We went to the Better Than Ezra show at ACL Live (Moody Theatre) the night before we drove to Houston. Good show, excellent seats, but I had a very drunk and horny youngster next to me. I had to keep out of the way of her flailing limbs. She and her date would periodically make out, his hands all over her ass, tottering next to me, I just knew I would have to catch them. And to be honest, I didn't really want to touch them. A paranoid schizophrenic I'll touch, certainly, but not some obnoxious drunk strangers with no boundaries. Ha. She did kick me once. It didn't hurt.

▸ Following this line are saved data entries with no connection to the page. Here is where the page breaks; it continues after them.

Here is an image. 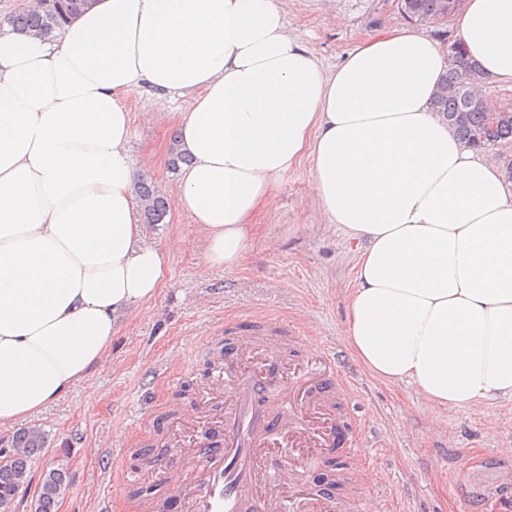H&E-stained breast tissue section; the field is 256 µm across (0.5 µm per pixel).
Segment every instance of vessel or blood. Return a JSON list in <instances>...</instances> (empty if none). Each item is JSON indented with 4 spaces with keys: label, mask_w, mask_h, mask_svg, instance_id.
<instances>
[{
    "label": "vessel or blood",
    "mask_w": 512,
    "mask_h": 512,
    "mask_svg": "<svg viewBox=\"0 0 512 512\" xmlns=\"http://www.w3.org/2000/svg\"><path fill=\"white\" fill-rule=\"evenodd\" d=\"M283 344L278 336L240 337L232 345L236 360L215 368L211 393L224 400L221 437L206 448L177 449L180 459L198 464L191 482L168 470L160 477L162 484L177 488L183 512H330L328 494L296 485V472L315 470L335 451L353 470L365 458L357 435L336 415L334 402L348 395L350 386L335 366L300 372L293 379L292 405L272 411L267 396L277 383L276 372L263 364L247 371L240 361L260 347L277 356ZM273 453L281 461L277 490L262 483Z\"/></svg>",
    "instance_id": "obj_1"
}]
</instances>
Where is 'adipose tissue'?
Segmentation results:
<instances>
[{
  "label": "adipose tissue",
  "instance_id": "ef3b65f1",
  "mask_svg": "<svg viewBox=\"0 0 512 512\" xmlns=\"http://www.w3.org/2000/svg\"><path fill=\"white\" fill-rule=\"evenodd\" d=\"M455 38L512 90V0H463ZM448 67L422 27L323 66L287 0H94L61 31L0 33V426L33 422L168 281L139 218L126 104L179 101L177 202L204 270H236L276 178L309 162L356 241L346 341L430 406L512 398V187L432 103Z\"/></svg>",
  "mask_w": 512,
  "mask_h": 512
}]
</instances>
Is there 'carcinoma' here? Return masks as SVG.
Masks as SVG:
<instances>
[{"mask_svg":"<svg viewBox=\"0 0 512 512\" xmlns=\"http://www.w3.org/2000/svg\"><path fill=\"white\" fill-rule=\"evenodd\" d=\"M444 0H404L403 6L423 24L434 22L440 15ZM86 0H50L37 10H15L0 18V27L12 32H36L49 36L60 30L69 19L85 9ZM450 60L441 86L434 100V110L454 129L459 139L475 150H483L502 143H512V111L506 113L495 128L490 130L487 140H475L478 131L486 127L485 99L475 95L472 87L479 79L476 66L464 59L460 43L453 42ZM190 162L188 155L172 140L168 168L176 172ZM141 217L145 224H163L170 205L151 182L140 180L138 191ZM46 443L45 431L36 425L18 432L11 442V458L0 463V505H11L23 489L28 464L40 454ZM70 483L62 467L46 471L37 499L35 512H56L58 502L66 494Z\"/></svg>","mask_w":512,"mask_h":512,"instance_id":"cac0c4a2","label":"carcinoma"}]
</instances>
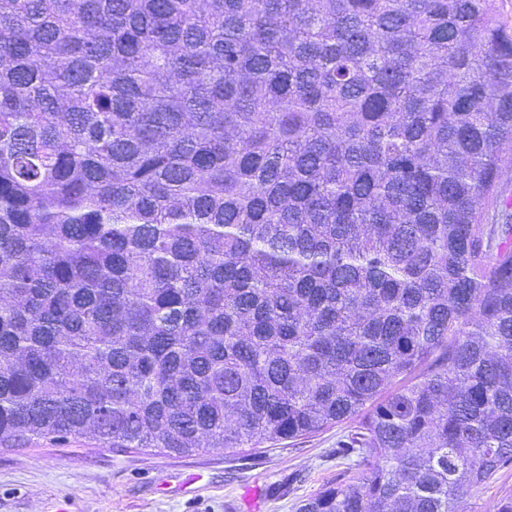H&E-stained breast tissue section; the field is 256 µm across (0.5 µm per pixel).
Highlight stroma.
Segmentation results:
<instances>
[{
  "mask_svg": "<svg viewBox=\"0 0 512 512\" xmlns=\"http://www.w3.org/2000/svg\"><path fill=\"white\" fill-rule=\"evenodd\" d=\"M344 421L323 432L241 451L192 455L102 448L85 439L0 449V512H298L347 467Z\"/></svg>",
  "mask_w": 512,
  "mask_h": 512,
  "instance_id": "35a3bbf8",
  "label": "stroma"
}]
</instances>
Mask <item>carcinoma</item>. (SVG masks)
I'll return each mask as SVG.
<instances>
[{
  "label": "carcinoma",
  "instance_id": "obj_1",
  "mask_svg": "<svg viewBox=\"0 0 512 512\" xmlns=\"http://www.w3.org/2000/svg\"><path fill=\"white\" fill-rule=\"evenodd\" d=\"M511 193L496 0H0V447L355 420L299 512H468Z\"/></svg>",
  "mask_w": 512,
  "mask_h": 512
}]
</instances>
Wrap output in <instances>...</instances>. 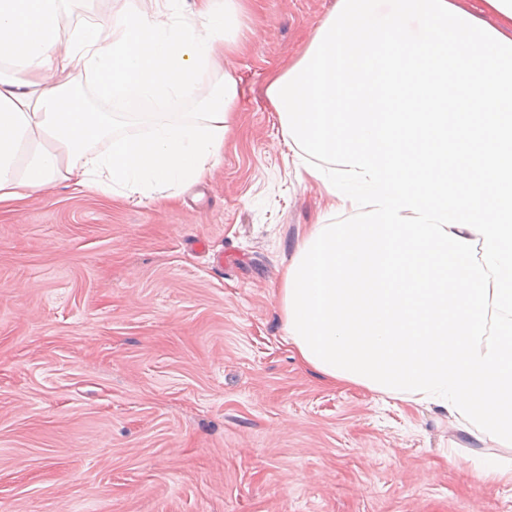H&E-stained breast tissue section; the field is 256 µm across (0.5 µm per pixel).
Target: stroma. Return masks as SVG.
Segmentation results:
<instances>
[{"label":"stroma","instance_id":"obj_1","mask_svg":"<svg viewBox=\"0 0 512 512\" xmlns=\"http://www.w3.org/2000/svg\"><path fill=\"white\" fill-rule=\"evenodd\" d=\"M336 0H256L224 159L174 203L55 185L0 211V512H512V457L447 413L321 381L284 267L326 200L266 95Z\"/></svg>","mask_w":512,"mask_h":512}]
</instances>
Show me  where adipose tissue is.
Listing matches in <instances>:
<instances>
[{
	"label": "adipose tissue",
	"mask_w": 512,
	"mask_h": 512,
	"mask_svg": "<svg viewBox=\"0 0 512 512\" xmlns=\"http://www.w3.org/2000/svg\"><path fill=\"white\" fill-rule=\"evenodd\" d=\"M66 2L0 0V208L57 183L149 204L204 182L237 81L201 98L199 77L240 47L249 0H144L69 30ZM481 3L336 0L270 82L284 145L331 211L358 215L311 226L279 299L320 377L512 447V0Z\"/></svg>",
	"instance_id": "adipose-tissue-1"
}]
</instances>
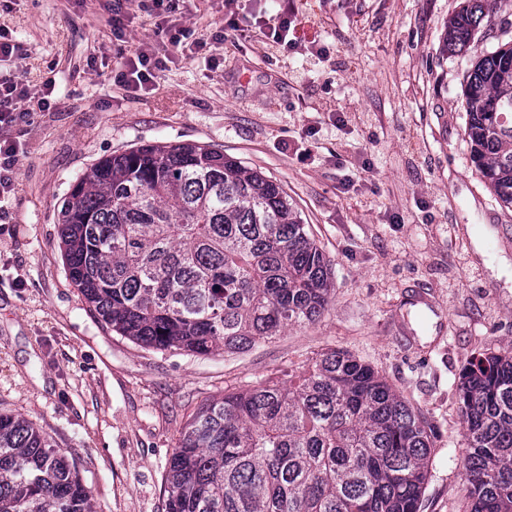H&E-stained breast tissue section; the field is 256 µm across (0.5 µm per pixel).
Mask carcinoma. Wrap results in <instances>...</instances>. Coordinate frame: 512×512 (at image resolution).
<instances>
[{
  "instance_id": "obj_1",
  "label": "carcinoma",
  "mask_w": 512,
  "mask_h": 512,
  "mask_svg": "<svg viewBox=\"0 0 512 512\" xmlns=\"http://www.w3.org/2000/svg\"><path fill=\"white\" fill-rule=\"evenodd\" d=\"M485 17L466 0L446 53ZM466 134L483 182L512 207V44L475 56ZM68 276L112 330L159 351L238 352L312 323L329 261L282 187L199 144L98 160L60 212ZM470 510L512 512V355L472 358L458 385ZM431 430L375 371L330 349L300 374L203 404L180 432L165 512H420ZM0 512H94L52 439L0 413Z\"/></svg>"
}]
</instances>
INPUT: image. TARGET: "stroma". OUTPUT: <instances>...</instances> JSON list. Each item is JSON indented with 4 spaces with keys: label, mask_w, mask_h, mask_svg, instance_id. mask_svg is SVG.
<instances>
[{
    "label": "stroma",
    "mask_w": 512,
    "mask_h": 512,
    "mask_svg": "<svg viewBox=\"0 0 512 512\" xmlns=\"http://www.w3.org/2000/svg\"><path fill=\"white\" fill-rule=\"evenodd\" d=\"M463 0H188L156 36L153 0H0L32 92L55 91L21 143L0 202V410L48 434L96 512H165L169 459L206 400L300 372L330 348L369 364L431 427L421 512H466L457 385L473 355L512 348V208L485 188L465 134L471 55L443 51ZM291 47L269 36L280 12ZM128 44L166 67L132 92ZM223 31V42L211 41ZM196 143L279 183L330 262L321 318L240 353L143 348L113 332L72 285L58 213L97 159L143 144Z\"/></svg>",
    "instance_id": "stroma-1"
}]
</instances>
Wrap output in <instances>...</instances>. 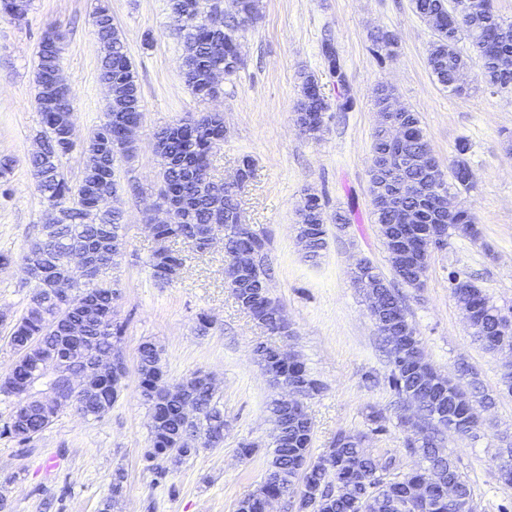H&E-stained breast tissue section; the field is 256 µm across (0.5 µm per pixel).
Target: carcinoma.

I was reminded at work of the value of just listening. I had a patient, one of the read-the-chart-and-weep variety. When he was a teenager, his abusive father gave him a head injury that rendered him mentally retarded, with a significant seizure disorder, and with mental illess. He was upset because my discharge was his roommate and he really wanted to be discharged too. He started making threats about "causing trouble". I judged that he's been in the system enough to know how to create a problem and get what he wanted. But what did he want? Anxiety medication? a shot (some patients like those)? to force someone to pay attention? So I started a conversation with him, letting him take the lead and the charge nurse (someone I normally like and respect greatly) horns in to state that he won't be discharged and why. Apparently she was assigned this patient yesterday and felt the need to remind him that his discharge was delayed. Now this just served to make him more angry. I could see it in his body language and face. He started arguing back with her, and incredibly, she just got louder. She clearly wanted to be right. (and duh - of course, she's right, but who cares?) I had to give her a look (a "shut up" look) and lead him away to talk to him privately. All I did was listen, say "uh huh" a lot. He wanted to vent. We talked ten minutes and then he was fine, didn't even need a pill.

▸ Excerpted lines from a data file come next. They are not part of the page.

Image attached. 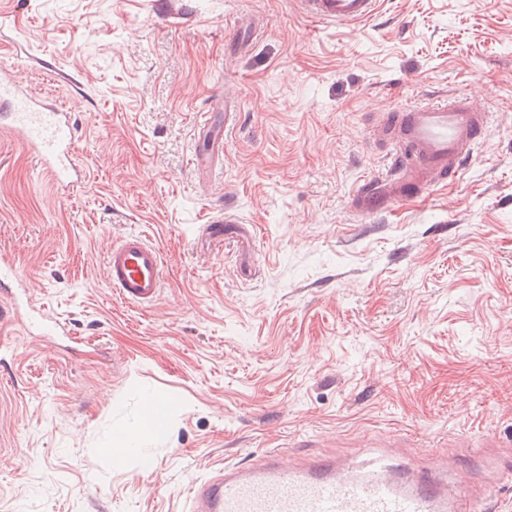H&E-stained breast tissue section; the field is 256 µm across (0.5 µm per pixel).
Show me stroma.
I'll return each instance as SVG.
<instances>
[{"mask_svg":"<svg viewBox=\"0 0 512 512\" xmlns=\"http://www.w3.org/2000/svg\"><path fill=\"white\" fill-rule=\"evenodd\" d=\"M0 66L73 117L82 181L56 188L0 131V512H188L195 481L279 449L350 462L454 455L449 482L512 446V0H381L317 22L298 0H0ZM459 91L494 114L462 176L393 210L385 113ZM240 114L213 167L200 114ZM233 208L247 239L205 224ZM161 252L159 300L109 287L113 242ZM66 335L41 333L32 309ZM167 433L113 464L143 396Z\"/></svg>","mask_w":512,"mask_h":512,"instance_id":"35a3bbf8","label":"stroma"}]
</instances>
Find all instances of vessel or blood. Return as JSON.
<instances>
[{
	"label": "vessel or blood",
	"mask_w": 512,
	"mask_h": 512,
	"mask_svg": "<svg viewBox=\"0 0 512 512\" xmlns=\"http://www.w3.org/2000/svg\"><path fill=\"white\" fill-rule=\"evenodd\" d=\"M377 0H300L316 21L350 24L370 18ZM0 101L13 108L9 129L37 157L42 172L58 186L78 185L73 162L72 116L63 106L46 108L0 78ZM490 114L472 98L443 93L431 102L382 117L377 140L394 149L378 175L360 185L350 204L360 214L390 210L399 201L447 185L466 167L487 138ZM233 209L205 227L210 241L223 245L238 224ZM106 276L118 296L149 305L162 291V258L145 236L129 234L114 242ZM487 497L455 489L434 473H410L387 460L359 470L336 458L284 466L278 449L257 463L231 462L198 482L189 512H487Z\"/></svg>",
	"instance_id": "1"
}]
</instances>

I see this often, it's got to be the most frequent staff error. People want to be right. But you just don't argue with the mentally ill. You really can't convince them that their paranoid delusions are wrong. Sometimes they are asking for information and don't like the answer - like, how long can I be held here on a protective order? Really, 72 freaking hours?! But I know basically not to get into it with them -- let them talk. Listen more than anything. Ask them about their feelings, their behavior but don't lecture, for god's sake, about why they're wrong. It's not therapeutic! Look, I'm not a genius and I'm definitely not the best nurse there, but I did figure out early on who were the best nurses (Kathy, Curtis, and Gilbert if you want to know). I noticed they all shared this trait of letting the patient talk more -- you'll never see them making long-winded speeches to patients, showing irritation, or being insistent, unless it's insistence about delivering an emergency injection (but even then, very little needs to be said).